One of Schwartz’s other observations about choice was that our overabundance of options led to unrealistic expectations about life in general. He used the example of denim jeans. He writes that there was a time when your options for jeans were limited to just the one brand. They didn’t fit particularly well and were not terribly comfortable, but if you kept wearing and washing them, eventually they would become moderately comfortable.
Fast forward a few decades and he was shopping for a new pair of jeans. Suddenly there weren’t just one brand or style, but hundreds. After being initially overwhelmed, he says he walked out with the best fitting pair of jeans he’d ever owned in his life but found he was less satisfied than before because now his expectations were so unbelievably high. The new jeans were better than anything he’d previously had, but they weren’t perfect. He had never expected perfection from denim before, but now that he did, he was disappointed.
The lack of choice can be a form of oppression, and it is not ideal. But an overabundance of choice is equally oppressive in that it paralyzes us, and more often than not, leads to regret as opposed to satisfaction.

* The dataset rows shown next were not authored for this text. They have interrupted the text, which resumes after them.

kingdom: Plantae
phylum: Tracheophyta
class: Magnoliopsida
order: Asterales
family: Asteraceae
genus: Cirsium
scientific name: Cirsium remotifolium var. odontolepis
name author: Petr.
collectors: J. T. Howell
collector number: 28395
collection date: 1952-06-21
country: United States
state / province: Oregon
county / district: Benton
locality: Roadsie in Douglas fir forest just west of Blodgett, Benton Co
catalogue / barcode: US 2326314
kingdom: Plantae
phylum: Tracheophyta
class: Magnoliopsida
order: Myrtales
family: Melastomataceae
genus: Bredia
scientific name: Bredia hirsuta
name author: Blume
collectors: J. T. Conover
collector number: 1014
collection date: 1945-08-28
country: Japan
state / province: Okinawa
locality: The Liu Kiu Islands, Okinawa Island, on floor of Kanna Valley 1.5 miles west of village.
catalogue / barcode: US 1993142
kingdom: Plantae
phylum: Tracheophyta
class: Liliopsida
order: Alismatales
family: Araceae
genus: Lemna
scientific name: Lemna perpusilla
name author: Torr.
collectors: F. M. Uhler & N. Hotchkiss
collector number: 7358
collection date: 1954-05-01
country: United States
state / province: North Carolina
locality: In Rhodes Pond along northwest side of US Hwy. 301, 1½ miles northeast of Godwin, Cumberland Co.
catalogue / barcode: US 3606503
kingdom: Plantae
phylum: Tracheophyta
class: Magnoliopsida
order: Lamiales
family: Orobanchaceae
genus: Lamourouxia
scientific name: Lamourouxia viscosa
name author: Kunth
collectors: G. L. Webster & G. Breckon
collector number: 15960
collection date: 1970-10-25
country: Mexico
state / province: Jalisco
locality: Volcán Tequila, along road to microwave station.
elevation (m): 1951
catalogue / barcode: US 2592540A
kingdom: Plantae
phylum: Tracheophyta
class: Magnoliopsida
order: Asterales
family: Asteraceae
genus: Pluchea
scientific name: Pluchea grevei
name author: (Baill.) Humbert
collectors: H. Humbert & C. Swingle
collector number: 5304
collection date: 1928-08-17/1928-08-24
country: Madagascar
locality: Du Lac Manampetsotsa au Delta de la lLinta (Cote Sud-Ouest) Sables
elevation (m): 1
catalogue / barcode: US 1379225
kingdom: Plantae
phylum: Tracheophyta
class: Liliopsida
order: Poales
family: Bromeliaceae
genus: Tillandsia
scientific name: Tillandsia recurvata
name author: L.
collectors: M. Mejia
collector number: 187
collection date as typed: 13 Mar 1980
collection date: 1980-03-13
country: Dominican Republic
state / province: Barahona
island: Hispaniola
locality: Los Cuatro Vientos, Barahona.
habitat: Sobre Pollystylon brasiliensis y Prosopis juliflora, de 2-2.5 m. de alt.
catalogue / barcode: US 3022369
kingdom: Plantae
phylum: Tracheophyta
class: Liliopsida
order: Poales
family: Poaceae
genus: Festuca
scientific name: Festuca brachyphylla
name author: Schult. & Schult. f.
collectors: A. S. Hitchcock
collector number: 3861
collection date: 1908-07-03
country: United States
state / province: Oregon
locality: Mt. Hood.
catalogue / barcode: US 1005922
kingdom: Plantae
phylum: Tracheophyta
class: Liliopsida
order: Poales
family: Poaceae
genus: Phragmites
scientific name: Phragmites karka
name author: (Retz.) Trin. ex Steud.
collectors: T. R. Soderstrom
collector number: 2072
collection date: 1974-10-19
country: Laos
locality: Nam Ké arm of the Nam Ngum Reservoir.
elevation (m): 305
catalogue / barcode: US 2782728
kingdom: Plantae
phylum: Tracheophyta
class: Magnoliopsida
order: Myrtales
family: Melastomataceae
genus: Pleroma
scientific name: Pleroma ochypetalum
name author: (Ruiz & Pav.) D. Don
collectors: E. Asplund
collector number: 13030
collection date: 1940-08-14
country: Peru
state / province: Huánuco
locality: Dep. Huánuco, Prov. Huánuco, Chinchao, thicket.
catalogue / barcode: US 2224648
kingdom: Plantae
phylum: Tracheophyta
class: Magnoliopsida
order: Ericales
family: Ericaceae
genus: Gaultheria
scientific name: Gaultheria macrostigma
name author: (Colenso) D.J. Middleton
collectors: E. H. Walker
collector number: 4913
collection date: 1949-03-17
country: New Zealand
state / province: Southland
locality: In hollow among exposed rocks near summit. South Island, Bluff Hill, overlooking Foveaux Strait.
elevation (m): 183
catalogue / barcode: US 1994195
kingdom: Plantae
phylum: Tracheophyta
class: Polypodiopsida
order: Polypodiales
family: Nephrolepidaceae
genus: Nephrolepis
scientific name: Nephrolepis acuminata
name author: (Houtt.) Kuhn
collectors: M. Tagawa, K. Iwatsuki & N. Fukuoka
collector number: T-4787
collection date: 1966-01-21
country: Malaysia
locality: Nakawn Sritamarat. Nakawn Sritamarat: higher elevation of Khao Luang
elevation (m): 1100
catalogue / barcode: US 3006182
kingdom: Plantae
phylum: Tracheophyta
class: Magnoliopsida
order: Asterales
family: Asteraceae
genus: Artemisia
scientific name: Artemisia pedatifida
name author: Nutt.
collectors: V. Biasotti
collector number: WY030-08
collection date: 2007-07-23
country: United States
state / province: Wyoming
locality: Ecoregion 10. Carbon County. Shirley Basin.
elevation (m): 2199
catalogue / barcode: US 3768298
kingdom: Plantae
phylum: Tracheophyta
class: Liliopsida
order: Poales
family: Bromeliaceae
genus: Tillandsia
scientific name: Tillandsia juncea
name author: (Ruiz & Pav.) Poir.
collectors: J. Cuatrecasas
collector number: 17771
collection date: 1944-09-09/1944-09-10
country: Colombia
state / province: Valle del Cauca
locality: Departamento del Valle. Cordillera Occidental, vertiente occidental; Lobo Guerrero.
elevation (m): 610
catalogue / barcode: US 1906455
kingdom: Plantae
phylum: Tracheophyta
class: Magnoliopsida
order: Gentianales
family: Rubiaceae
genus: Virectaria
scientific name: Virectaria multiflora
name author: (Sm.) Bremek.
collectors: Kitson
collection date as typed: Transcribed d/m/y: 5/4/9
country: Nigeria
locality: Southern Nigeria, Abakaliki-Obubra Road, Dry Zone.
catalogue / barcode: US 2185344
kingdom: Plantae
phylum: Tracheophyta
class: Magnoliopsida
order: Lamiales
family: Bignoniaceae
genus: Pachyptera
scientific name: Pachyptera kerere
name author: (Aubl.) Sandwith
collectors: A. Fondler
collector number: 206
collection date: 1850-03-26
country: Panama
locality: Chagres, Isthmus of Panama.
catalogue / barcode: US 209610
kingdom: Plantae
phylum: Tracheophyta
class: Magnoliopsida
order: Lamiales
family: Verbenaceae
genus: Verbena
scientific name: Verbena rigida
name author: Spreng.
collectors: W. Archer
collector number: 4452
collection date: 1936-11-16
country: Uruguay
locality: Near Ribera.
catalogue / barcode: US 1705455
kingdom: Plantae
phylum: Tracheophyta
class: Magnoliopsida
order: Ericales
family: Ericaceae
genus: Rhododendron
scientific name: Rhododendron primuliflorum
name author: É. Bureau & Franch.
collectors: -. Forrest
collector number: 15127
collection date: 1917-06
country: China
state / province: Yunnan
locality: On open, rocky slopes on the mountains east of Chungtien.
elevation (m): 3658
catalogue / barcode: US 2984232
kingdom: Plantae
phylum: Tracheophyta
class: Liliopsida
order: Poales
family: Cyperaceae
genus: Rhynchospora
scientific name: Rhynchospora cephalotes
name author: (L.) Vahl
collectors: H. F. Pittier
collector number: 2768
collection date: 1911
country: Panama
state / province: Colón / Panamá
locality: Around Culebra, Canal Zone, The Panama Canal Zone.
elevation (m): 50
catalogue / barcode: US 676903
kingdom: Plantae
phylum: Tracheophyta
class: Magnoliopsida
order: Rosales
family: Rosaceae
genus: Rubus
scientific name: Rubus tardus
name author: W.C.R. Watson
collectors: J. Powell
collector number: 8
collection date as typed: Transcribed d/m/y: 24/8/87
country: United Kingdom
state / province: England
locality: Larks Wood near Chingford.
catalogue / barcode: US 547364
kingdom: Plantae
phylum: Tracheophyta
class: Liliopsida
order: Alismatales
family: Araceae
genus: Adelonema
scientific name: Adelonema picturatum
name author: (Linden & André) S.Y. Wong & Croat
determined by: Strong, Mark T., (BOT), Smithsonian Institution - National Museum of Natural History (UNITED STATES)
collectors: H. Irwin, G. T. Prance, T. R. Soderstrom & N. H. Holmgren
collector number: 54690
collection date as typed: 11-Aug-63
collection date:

In the world of advertising, we’ve learned that providing a client with a large selection of choices serves no one. It’s like trying to choose a single perfume from a selection of hundreds. If you don’t find something almost immediately, you’re done. The same is true when it comes to logo design, or brand names, photography choices, or advertising campaigns.
Most of us are a lot more like Goldilocks than we think. If we are given three to choose from, one that is too little and one that is too much, we will decide that one is just right. It doesn’t really matter what the parameters are. If you are given 20 to choose from, there is no reason not to see 20 more. It becomes endless and fruitless.
The key to making better business decisions is to limit your choices and the way to do that is to hire people who will do the hard work of curating what you see. Let someone else cull the field, using their expertise to provide a handful of options that they believe will work, then you can make the final decision based on your gut reaction.
The key to success is less, not more.